If you want the police to acquire the image of a sleek and efficient force, an injection of science and technology into its working is definitely indicated. This is especially in the context of the terrorist problem that you certainly have. Scientific investigation of crime and use of technology in the interface with the public are bound to impress the common man that you are trying to transform the police mind-set. This is an indirect benefit whose value is hard to exaggerate. Commonplace technology such as CCTV cameras in public places, computers for recording crime and storing statistics, improved traffic signals for regulation of movement of vehicles and computer-assisted dispatch of patrol vehicles in response to distress calls from the public will greatly help to build an image of professionalism that the common man would simply love. You need resources to introduce technology in policing. Prime Minister Manmohan Singh has already extended a hand of friendship to you. This is an index of his anxiety to help you. You should take advantage of this and wrest generous assistance from the Union Ministry of Home Affairs (MHA) under the Police Modernisation Scheme that has been in vogue for several decades. You need not invent the wheel again. Several progressive States have been pioneers in the use of science and technology for police. A group of senior police officers in your State may be given the task of studying the innovations in other States and come up with a quick blueprint. This could be a semi-formal arrangement that is an inexpensive but effective method by which you can sharpen policing under your leadership in quick time. For heaven's sake, do not appoint a committee for this purpose. Committees are meant to procrastinate, and you definitely do not want to delay improvement of the quality of police work.

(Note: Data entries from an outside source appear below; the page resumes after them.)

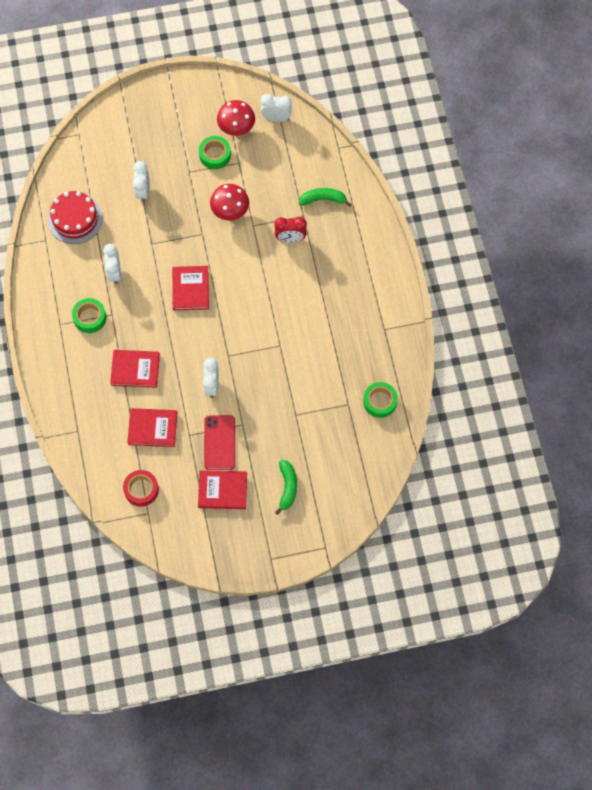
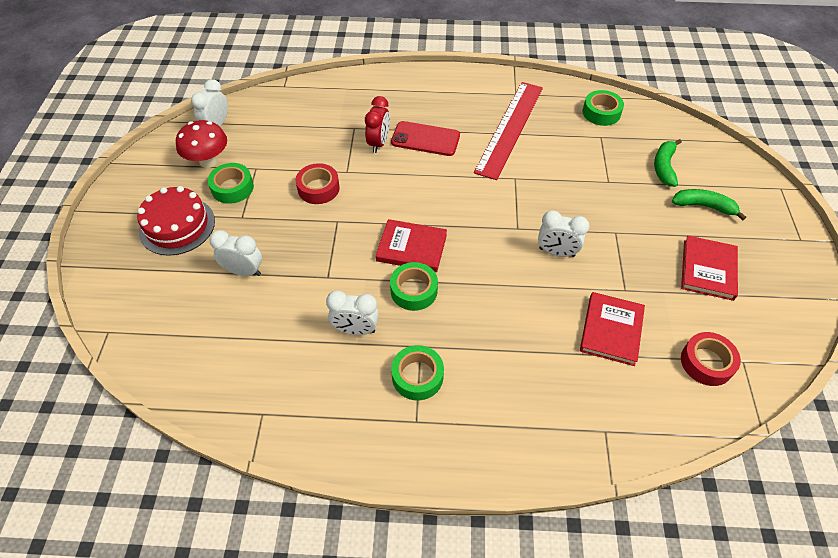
camera: 75 degrees left, 15 degrees down
red cake [48,191,103,244] -> red cake moved to [137,186,215,256]
red book [110,350,160,388] -> none
red phone [204,415,235,470] -> red phone moved to [391,121,460,156]
red mushroom [210,184,249,221] -> red tape [296,163,340,204]
green banana [299,188,352,207] -> green banana moved to [654,139,682,187]
none -> green tape [390,262,438,311]
none -> red ruler [474,82,543,180]

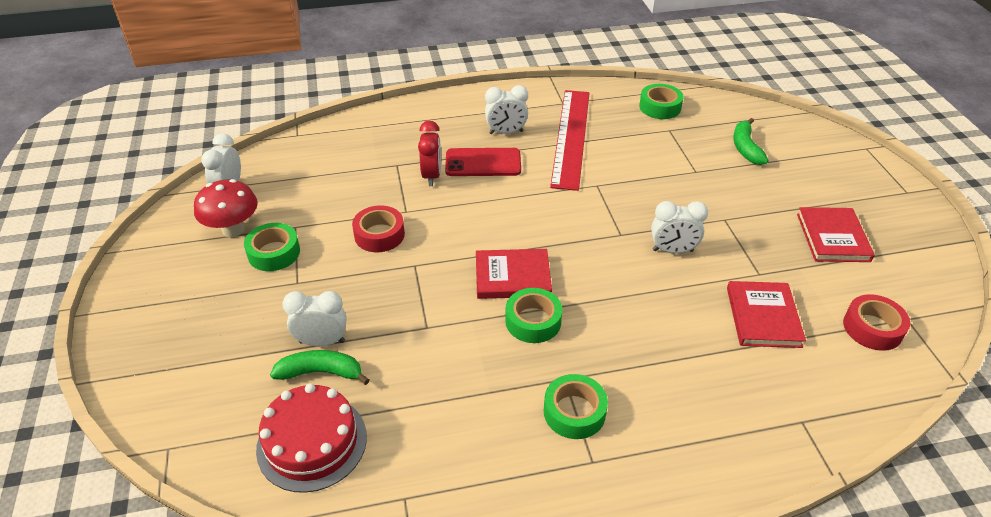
camera: 15 degrees left, 10 degrees down
red cake [137,186,215,256] -> red cake moved to [256,383,367,493]
white clock [326,291,379,335] -> white clock moved to [485,85,528,134]
green banana [672,189,746,221] -> green banana moved to [270,350,369,385]

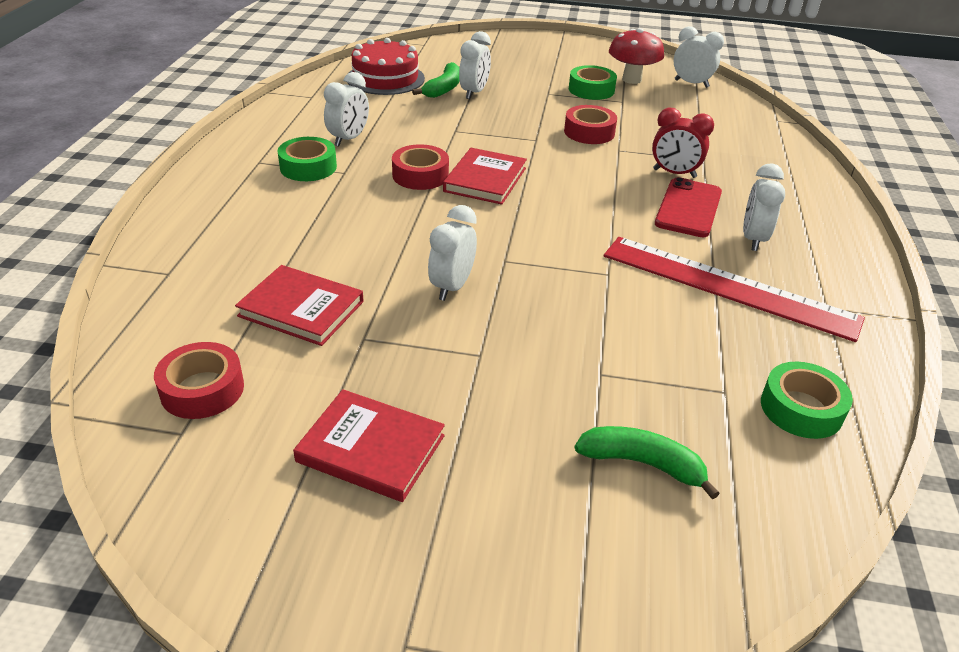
camera: 110 degrees right, 5 degrees down
green tape [505,288,562,343] -> red tape [392,144,449,190]
none -> white clock [324,72,369,147]

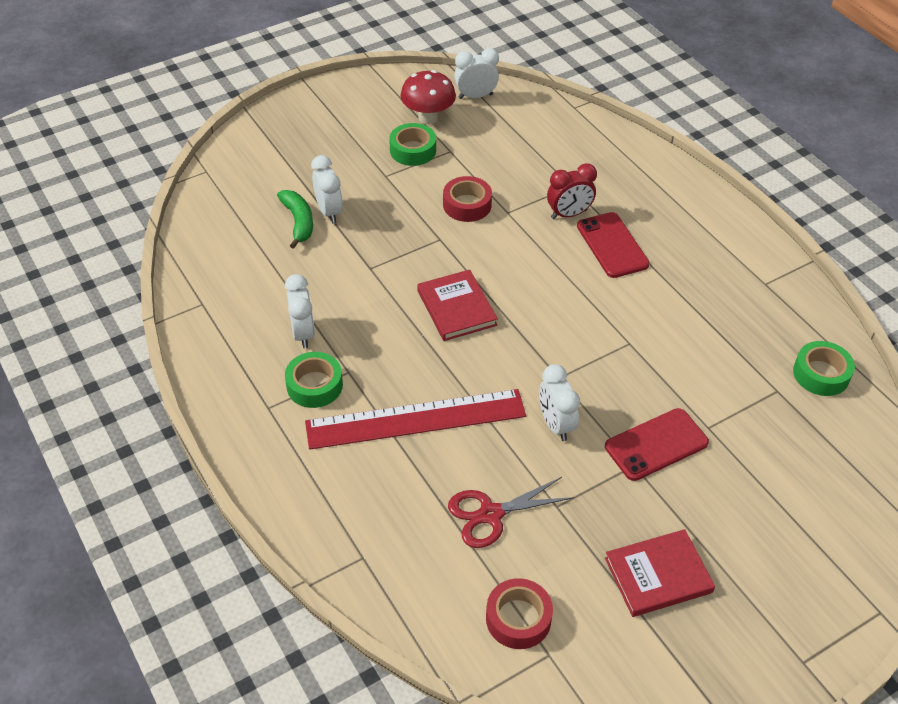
camera: 40 degrees left, 10 degrees up
red book [235,265,364,346] -> red scissors [448,477,574,548]
red cake [347,38,425,95] -> none
red tape [392,144,449,190] -> none
green banana [574,426,720,499] -> none
red ruler [604,237,865,342] -> red ruler moved to [305,389,526,450]
white clock [743,164,785,251] -> none
none -> red phone [605,408,709,481]

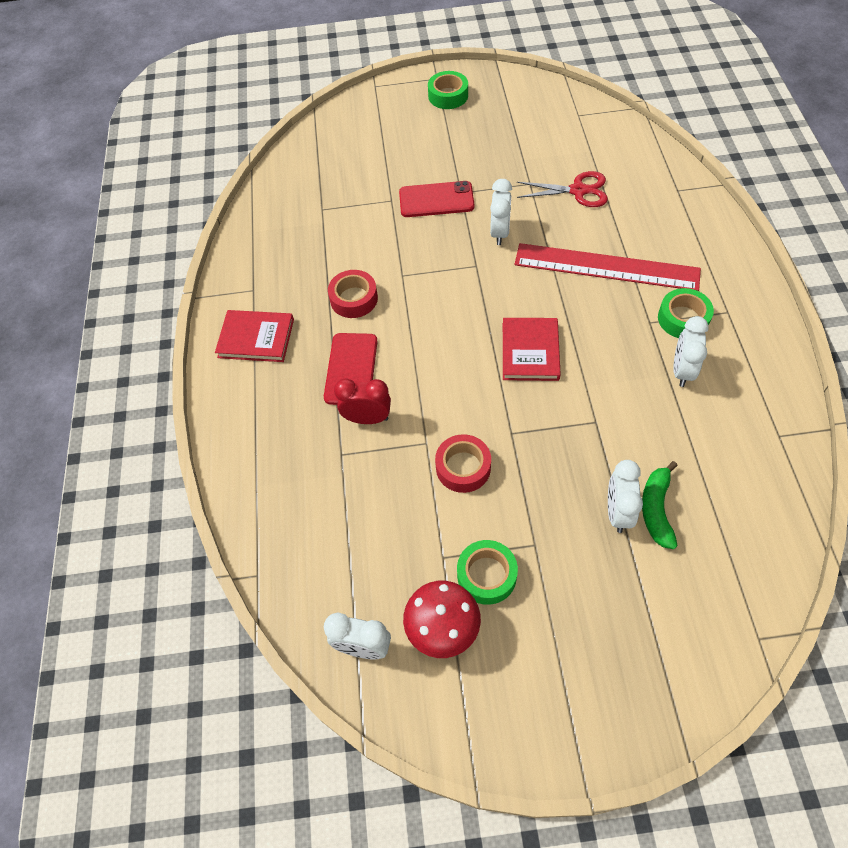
camera: 150 degrees left, 10 degrees up
red tape [486,578,553,649] -> red tape moved to [328,270,378,318]
red book [605,529,715,617] -> red book moved to [215,310,294,362]
green tape [793,341,855,396] -> green tape moved to [428,71,468,109]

Finally, you need a police force with a high state of morale and motivation. At present, I understand that the average Bihar policeman is demoralised and he is far from being motivated. This is unfortunate. You need to give him every possible incentive that will egg him on to put his best foot forward. Long hours of work, without even a short break, are unavoidable. But then, you can definitely give policemen a reasonable work and living environment. This again requires huge infrastructural investment which Bihar may not be able to afford. Here, the Home Ministry can help. The focus should be on better police stations (with a reception area where complaints are received and a rest-cum-dining room, and a toilet facility for station staff that is usable at all times) and improved police housing colonies. Police stations in Tamil Nadu, especially those in Chennai, are a model to emulate. The Bangalore City Police, thanks to the initiative of a dynamic former Commissioner S. Mariswamy, has an amazing set of modern police stations contributed by the private sector, especially IT companies. Again, the Tamil Nadu Police Housing Corporation is a success story that is worthy of being copied. Unless you provide hygienic working and living conditions, your policemen will never give a good account of themselves. And unless they rise as one man, you are not going to restore law and order in Bihar. An immediate dialogue with captains of industry all over the country will bring you the resources that you so badly need to upgrade policing. Traditional policemen will tell you that the private sector will only give you aid with strings. Do not believe them. Enlightened businessmen are ethical and have the interest of the common man at heart. They would in particular help an honest leader like you, if only to restore value-based governance in the country.

I want you desperately to succeed. You have the support not only of Biharis but the rest of the country as well. This is because the damage caused by all that has happened in Bihar to the Indian polity is incalculable. We do not want more Bihars in the country. We can hardly afford it when we are galloping towards the goal of a fully developed nation, which is already the envy of many in the affluent West.